Let $AM$ be perpendicular to $BC$ at $M$.
Let $P$ be an arbitrary point on the same side of $BC$ as $A$ is, but not on $AM$.
Then $PM$ cannot be perpendicular to $BC$.
Proof
Without loss of generality let $M$ bisect $BC$.
Aiming for a contradiction, suppose $PM \perp BC$.
By definition $PM$ is a perpendicular bisector of $BC$ at $M$.

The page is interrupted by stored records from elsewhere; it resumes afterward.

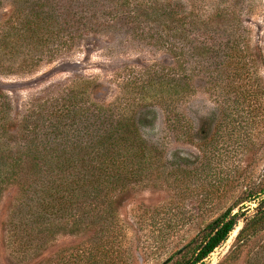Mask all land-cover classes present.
Listing matches in <instances>:
<instances>
[{
    "label": "trees",
    "instance_id": "trees-1",
    "mask_svg": "<svg viewBox=\"0 0 264 264\" xmlns=\"http://www.w3.org/2000/svg\"><path fill=\"white\" fill-rule=\"evenodd\" d=\"M106 1L37 0L26 10L1 18L0 74L32 72L45 60L72 50L92 33H103L113 23L138 20L132 14L149 17L147 10L158 13L163 8L161 3H145L143 7L129 5L131 9L125 11L117 9L115 3L104 5ZM228 16L225 22L232 33L218 47L213 43L217 33L210 35L205 23V29H197L190 39L174 28L163 31L156 23L144 34L154 46L161 45L157 48L172 55L174 65L156 64L135 73L138 79L128 81L125 87L130 97L108 106L94 103L88 93L91 87L84 82L80 88H60L56 98L35 100L23 114L0 89V203L12 189L18 193L5 225L12 258L32 264L48 251L50 239L56 235L77 236L90 226L94 228L92 243L66 252L59 264H132L128 227L118 215L120 202L135 188L159 184L151 173L163 158L159 145L148 141L143 130L153 126L160 109L167 128L177 134L186 126L188 132L187 118L180 111L195 88L188 74L192 72L190 65L179 63L178 52L187 50L210 80L207 91H217L235 108L246 95L255 101L264 94V89L255 86L259 81L257 61L244 46L237 15L231 12ZM98 21L103 30L97 32L94 26ZM259 56L262 60L261 51ZM187 132L184 136L188 137ZM255 201L257 213L219 263L236 264L246 242L264 232V180L255 187L248 186L231 207L208 223L187 250L176 254L175 264H202L228 241L246 217V205ZM160 211L157 208L149 213L160 215ZM160 230L170 233L173 227L162 223ZM158 250L154 249L156 253Z\"/></svg>",
    "mask_w": 264,
    "mask_h": 264
},
{
    "label": "rangeland",
    "instance_id": "rangeland-1",
    "mask_svg": "<svg viewBox=\"0 0 264 264\" xmlns=\"http://www.w3.org/2000/svg\"><path fill=\"white\" fill-rule=\"evenodd\" d=\"M33 1L37 0H0V19L26 10ZM111 3L125 11L131 9L129 5L143 7L145 3H161L163 8L158 13L147 10L149 17L142 8L144 16L132 14L138 20L113 23L108 30L101 29L102 22L98 21L94 29L103 33L90 34L72 50L45 60L32 72L0 74V89L10 96L15 110L25 114L35 100L56 98L60 88H80L84 82L91 87L89 97L98 105L108 106L129 98L125 87L128 81L138 79L135 73L156 64L174 65L172 55L157 48L161 45L154 46L144 33L158 23L163 31L174 28L190 39L197 29H205V23L210 35L217 33L213 43L218 47L232 33L225 22L231 12L237 15L244 46L257 61L255 71L259 81L253 83L264 89V0H108L104 5ZM169 13L174 16H167ZM178 53L179 63L184 67L190 65L192 72L188 74L195 88L193 97L180 111L187 118L188 132L186 126H181L177 134L167 128L160 109L153 126L143 130L148 141L159 145L163 158L151 173L159 184L135 188L120 202L118 215L128 227L132 264H164L168 260L169 264H175L176 254L183 248L187 250L208 223L231 207L248 186L255 187L264 180V94L255 101L246 95L235 108L228 98L219 97L217 91H207L210 80L200 72L197 60L187 50ZM246 85L250 89L251 83ZM186 132L190 136H184ZM17 196L12 189L0 203V264H21L11 257L6 244L5 225ZM257 206V201L246 205L249 211L236 231L255 216ZM157 208L161 214L152 216L149 210ZM162 223L173 230L170 233L160 230ZM83 231L77 236L56 235L50 239L48 251L32 264H59L66 252L88 247L94 228L85 226ZM235 232L202 264L222 262L234 246ZM156 248H160L157 253ZM236 264H264V232L246 242Z\"/></svg>",
    "mask_w": 264,
    "mask_h": 264
},
{
    "label": "water",
    "instance_id": "water-1",
    "mask_svg": "<svg viewBox=\"0 0 264 264\" xmlns=\"http://www.w3.org/2000/svg\"><path fill=\"white\" fill-rule=\"evenodd\" d=\"M242 228H243V227H242ZM242 228H239L237 231L235 230L236 232L234 231V232L236 233V237L238 236V234H239V232L242 230ZM234 232H233V233H234ZM184 250H185V248H183L180 252H183ZM169 263H170V261L168 260V261H166L164 264H169Z\"/></svg>",
    "mask_w": 264,
    "mask_h": 264
}]
</instances>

Then by definition of perpendicular bisector:
- $PC = PB$
Find $P'$ on $AM$ such that $P'C = PC$.
Since $AM$ is also a perpendicular bisector of $BC$:
- $P'B = P'C$
- $\leadsto PB = PC = P'C = P'B$
In the words of Euclid:
- Given two straight lines constructed on a straight line (from its extremities) and meeting in a point, there cannot constructed on the same straight line (from its extremities) and on the same side of it, two other straight lines meeting in another point and equal to the former two respectively, namely each to that which has the same extremity with it.
(The Elements: Book $\text{I}$: Proposition $7$)
This is a contradiction.
Therefore, no such $P$ exists.
All points equidistant from $B$ and $C$, on the same side of $BC$ as $A$, lie on $AM$.
$\blacksquare$